→ **CHALLENGE**: Please revise the data below by changing every "Document page" to "Scanned page", leaving everything else untouched.

[EXCERPTED RECORDS start]

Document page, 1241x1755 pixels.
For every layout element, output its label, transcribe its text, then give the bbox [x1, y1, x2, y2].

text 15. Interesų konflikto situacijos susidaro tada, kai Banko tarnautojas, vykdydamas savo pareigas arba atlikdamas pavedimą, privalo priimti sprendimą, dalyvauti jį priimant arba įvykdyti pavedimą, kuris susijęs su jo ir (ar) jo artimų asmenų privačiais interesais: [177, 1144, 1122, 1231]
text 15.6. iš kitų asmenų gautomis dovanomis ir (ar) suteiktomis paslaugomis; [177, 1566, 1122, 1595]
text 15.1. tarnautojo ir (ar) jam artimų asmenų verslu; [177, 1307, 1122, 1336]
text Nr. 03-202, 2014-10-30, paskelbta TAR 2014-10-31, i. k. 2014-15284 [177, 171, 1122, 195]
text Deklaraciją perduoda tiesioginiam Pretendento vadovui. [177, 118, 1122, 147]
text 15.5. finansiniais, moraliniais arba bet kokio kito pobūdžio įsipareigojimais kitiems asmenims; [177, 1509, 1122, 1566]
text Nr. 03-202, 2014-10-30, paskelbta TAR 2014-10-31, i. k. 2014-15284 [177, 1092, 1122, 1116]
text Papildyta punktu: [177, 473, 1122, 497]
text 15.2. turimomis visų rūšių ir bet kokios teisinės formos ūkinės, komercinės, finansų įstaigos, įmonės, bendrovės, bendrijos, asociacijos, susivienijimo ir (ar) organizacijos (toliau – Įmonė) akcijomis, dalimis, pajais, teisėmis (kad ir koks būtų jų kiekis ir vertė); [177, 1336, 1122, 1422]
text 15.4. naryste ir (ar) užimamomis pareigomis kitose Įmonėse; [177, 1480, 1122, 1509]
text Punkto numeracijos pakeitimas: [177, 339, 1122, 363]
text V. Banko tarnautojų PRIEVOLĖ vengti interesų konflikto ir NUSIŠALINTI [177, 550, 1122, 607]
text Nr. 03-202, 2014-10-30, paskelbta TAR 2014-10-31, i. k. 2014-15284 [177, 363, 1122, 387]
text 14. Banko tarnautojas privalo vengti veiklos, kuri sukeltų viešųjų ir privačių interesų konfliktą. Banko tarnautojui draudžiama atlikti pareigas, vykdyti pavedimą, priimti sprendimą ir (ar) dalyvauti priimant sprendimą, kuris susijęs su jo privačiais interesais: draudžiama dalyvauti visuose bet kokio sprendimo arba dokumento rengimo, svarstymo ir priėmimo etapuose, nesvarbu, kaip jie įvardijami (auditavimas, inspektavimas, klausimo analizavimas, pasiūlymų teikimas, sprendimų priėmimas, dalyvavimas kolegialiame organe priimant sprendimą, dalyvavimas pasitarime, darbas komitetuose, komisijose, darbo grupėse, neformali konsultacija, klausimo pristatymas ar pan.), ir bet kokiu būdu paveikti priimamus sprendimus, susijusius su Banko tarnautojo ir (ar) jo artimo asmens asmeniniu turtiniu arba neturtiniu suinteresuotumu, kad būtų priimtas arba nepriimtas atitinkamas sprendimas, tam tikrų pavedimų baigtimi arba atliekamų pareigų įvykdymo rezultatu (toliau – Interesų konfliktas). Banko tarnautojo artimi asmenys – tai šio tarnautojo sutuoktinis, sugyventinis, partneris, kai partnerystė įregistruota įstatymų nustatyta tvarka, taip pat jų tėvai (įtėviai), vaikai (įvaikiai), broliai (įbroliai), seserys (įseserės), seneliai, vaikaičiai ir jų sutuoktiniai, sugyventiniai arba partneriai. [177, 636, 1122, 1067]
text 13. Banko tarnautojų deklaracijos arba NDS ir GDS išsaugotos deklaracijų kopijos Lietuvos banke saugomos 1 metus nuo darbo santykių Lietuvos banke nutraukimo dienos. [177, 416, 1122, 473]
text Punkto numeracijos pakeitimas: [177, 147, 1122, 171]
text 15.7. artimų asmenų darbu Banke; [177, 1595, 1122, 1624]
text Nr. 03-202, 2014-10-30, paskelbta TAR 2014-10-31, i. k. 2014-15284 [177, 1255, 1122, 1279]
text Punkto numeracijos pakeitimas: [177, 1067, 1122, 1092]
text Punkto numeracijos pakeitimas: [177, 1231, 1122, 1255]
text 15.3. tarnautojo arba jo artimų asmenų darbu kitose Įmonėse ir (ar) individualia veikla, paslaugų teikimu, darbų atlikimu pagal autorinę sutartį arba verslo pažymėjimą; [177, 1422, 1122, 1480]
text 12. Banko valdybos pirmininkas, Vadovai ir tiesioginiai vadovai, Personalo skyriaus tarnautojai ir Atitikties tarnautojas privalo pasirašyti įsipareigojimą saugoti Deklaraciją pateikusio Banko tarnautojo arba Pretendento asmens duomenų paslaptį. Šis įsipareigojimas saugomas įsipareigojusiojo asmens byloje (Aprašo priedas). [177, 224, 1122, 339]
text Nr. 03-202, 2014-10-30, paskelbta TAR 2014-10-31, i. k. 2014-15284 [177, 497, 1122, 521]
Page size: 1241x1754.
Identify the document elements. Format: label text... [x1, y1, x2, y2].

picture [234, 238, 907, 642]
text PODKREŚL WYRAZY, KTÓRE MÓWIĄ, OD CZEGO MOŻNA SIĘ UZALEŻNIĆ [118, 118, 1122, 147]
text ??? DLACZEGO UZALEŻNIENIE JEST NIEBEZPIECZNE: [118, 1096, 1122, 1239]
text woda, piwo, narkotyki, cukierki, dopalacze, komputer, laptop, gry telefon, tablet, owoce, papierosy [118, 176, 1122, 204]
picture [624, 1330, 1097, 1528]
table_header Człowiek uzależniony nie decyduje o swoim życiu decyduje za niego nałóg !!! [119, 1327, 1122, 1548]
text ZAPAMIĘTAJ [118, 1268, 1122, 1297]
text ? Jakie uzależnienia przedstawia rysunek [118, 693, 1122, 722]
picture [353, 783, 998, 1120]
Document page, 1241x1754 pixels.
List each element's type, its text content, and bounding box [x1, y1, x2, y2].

[EXCERPTED RECORDS end]

→ **FINAL ANSWER**:
Scanned page, 1241x1755 pixels.
For every layout element, output its label, transcribe its text, then give the bbox [x1, y1, x2, y2].

text 15. Interesų konflikto situacijos susidaro tada, kai Banko tarnautojas, vykdydamas savo pareigas arba atlikdamas pavedimą, privalo priimti sprendimą, dalyvauti jį priimant arba įvykdyti pavedimą, kuris susijęs su jo ir (ar) jo artimų asmenų privačiais interesais: [177, 1144, 1122, 1231]
text 15.6. iš kitų asmenų gautomis dovanomis ir (ar) suteiktomis paslaugomis; [177, 1566, 1122, 1595]
text 15.1. tarnautojo ir (ar) jam artimų asmenų verslu; [177, 1307, 1122, 1336]
text Nr. 03-202, 2014-10-30, paskelbta TAR 2014-10-31, i. k. 2014-15284 [177, 171, 1122, 195]
text Deklaraciją perduoda tiesioginiam Pretendento vadovui. [177, 118, 1122, 147]
text 15.5. finansiniais, moraliniais arba bet kokio kito pobūdžio įsipareigojimais kitiems asmenims; [177, 1509, 1122, 1566]
text Nr. 03-202, 2014-10-30, paskelbta TAR 2014-10-31, i. k. 2014-15284 [177, 1092, 1122, 1116]
text Papildyta punktu: [177, 473, 1122, 497]
text 15.2. turimomis visų rūšių ir bet kokios teisinės formos ūkinės, komercinės, finansų įstaigos, įmonės, bendrovės, bendrijos, asociacijos, susivienijimo ir (ar) organizacijos (toliau – Įmonė) akcijomis, dalimis, pajais, teisėmis (kad ir koks būtų jų kiekis ir vertė); [177, 1336, 1122, 1422]
text 15.4. naryste ir (ar) užimamomis pareigomis kitose Įmonėse; [177, 1480, 1122, 1509]
text Punkto numeracijos pakeitimas: [177, 339, 1122, 363]
text V. Banko tarnautojų PRIEVOLĖ vengti interesų konflikto ir NUSIŠALINTI [177, 550, 1122, 607]
text Nr. 03-202, 2014-10-30, paskelbta TAR 2014-10-31, i. k. 2014-15284 [177, 363, 1122, 387]
text 14. Banko tarnautojas privalo vengti veiklos, kuri sukeltų viešųjų ir privačių interesų konfliktą. Banko tarnautojui draudžiama atlikti pareigas, vykdyti pavedimą, priimti sprendimą ir (ar) dalyvauti priimant sprendimą, kuris susijęs su jo privačiais interesais: draudžiama dalyvauti visuose bet kokio sprendimo arba dokumento rengimo, svarstymo ir priėmimo etapuose, nesvarbu, kaip jie įvardijami (auditavimas, inspektavimas, klausimo analizavimas, pasiūlymų teikimas, sprendimų priėmimas, dalyvavimas kolegialiame organe priimant sprendimą, dalyvavimas pasitarime, darbas komitetuose, komisijose, darbo grupėse, neformali konsultacija, klausimo pristatymas ar pan.), ir bet kokiu būdu paveikti priimamus sprendimus, susijusius su Banko tarnautojo ir (ar) jo artimo asmens asmeniniu turtiniu arba neturtiniu suinteresuotumu, kad būtų priimtas arba nepriimtas atitinkamas sprendimas, tam tikrų pavedimų baigtimi arba atliekamų pareigų įvykdymo rezultatu (toliau – Interesų konfliktas). Banko tarnautojo artimi asmenys – tai šio tarnautojo sutuoktinis, sugyventinis, partneris, kai partnerystė įregistruota įstatymų nustatyta tvarka, taip pat jų tėvai (įtėviai), vaikai (įvaikiai), broliai (įbroliai), seserys (įseserės), seneliai, vaikaičiai ir jų sutuoktiniai, sugyventiniai arba partneriai. [177, 636, 1122, 1067]
text 13. Banko tarnautojų deklaracijos arba NDS ir GDS išsaugotos deklaracijų kopijos Lietuvos banke saugomos 1 metus nuo darbo santykių Lietuvos banke nutraukimo dienos. [177, 416, 1122, 473]
text Punkto numeracijos pakeitimas: [177, 147, 1122, 171]
text 15.7. artimų asmenų darbu Banke; [177, 1595, 1122, 1624]
text Nr. 03-202, 2014-10-30, paskelbta TAR 2014-10-31, i. k. 2014-15284 [177, 1255, 1122, 1279]
text Punkto numeracijos pakeitimas: [177, 1067, 1122, 1092]
text Punkto numeracijos pakeitimas: [177, 1231, 1122, 1255]
text 15.3. tarnautojo arba jo artimų asmenų darbu kitose Įmonėse ir (ar) individualia veikla, paslaugų teikimu, darbų atlikimu pagal autorinę sutartį arba verslo pažymėjimą; [177, 1422, 1122, 1480]
text 12. Banko valdybos pirmininkas, Vadovai ir tiesioginiai vadovai, Personalo skyriaus tarnautojai ir Atitikties tarnautojas privalo pasirašyti įsipareigojimą saugoti Deklaraciją pateikusio Banko tarnautojo arba Pretendento asmens duomenų paslaptį. Šis įsipareigojimas saugomas įsipareigojusiojo asmens byloje (Aprašo priedas). [177, 224, 1122, 339]
text Nr. 03-202, 2014-10-30, paskelbta TAR 2014-10-31, i. k. 2014-15284 [177, 497, 1122, 521]
Page size: 1241x1754.
Identify the document elements. Format: label text... [x1, y1, x2, y2].

picture [234, 238, 907, 642]
text PODKREŚL WYRAZY, KTÓRE MÓWIĄ, OD CZEGO MOŻNA SIĘ UZALEŻNIĆ [118, 118, 1122, 147]
text ??? DLACZEGO UZALEŻNIENIE JEST NIEBEZPIECZNE: [118, 1096, 1122, 1239]
text woda, piwo, narkotyki, cukierki, dopalacze, komputer, laptop, gry telefon, tablet, owoce, papierosy [118, 176, 1122, 204]
picture [624, 1330, 1097, 1528]
table_header Człowiek uzależniony nie decyduje o swoim życiu decyduje za niego nałóg !!! [119, 1327, 1122, 1548]
text ZAPAMIĘTAJ [118, 1268, 1122, 1297]
text ? Jakie uzależnienia przedstawia rysunek [118, 693, 1122, 722]
picture [353, 783, 998, 1120]
Scanned page, 1241x1754 pixels.
List each element's type, its text content, and bounding box [x1, y1, x2, y2].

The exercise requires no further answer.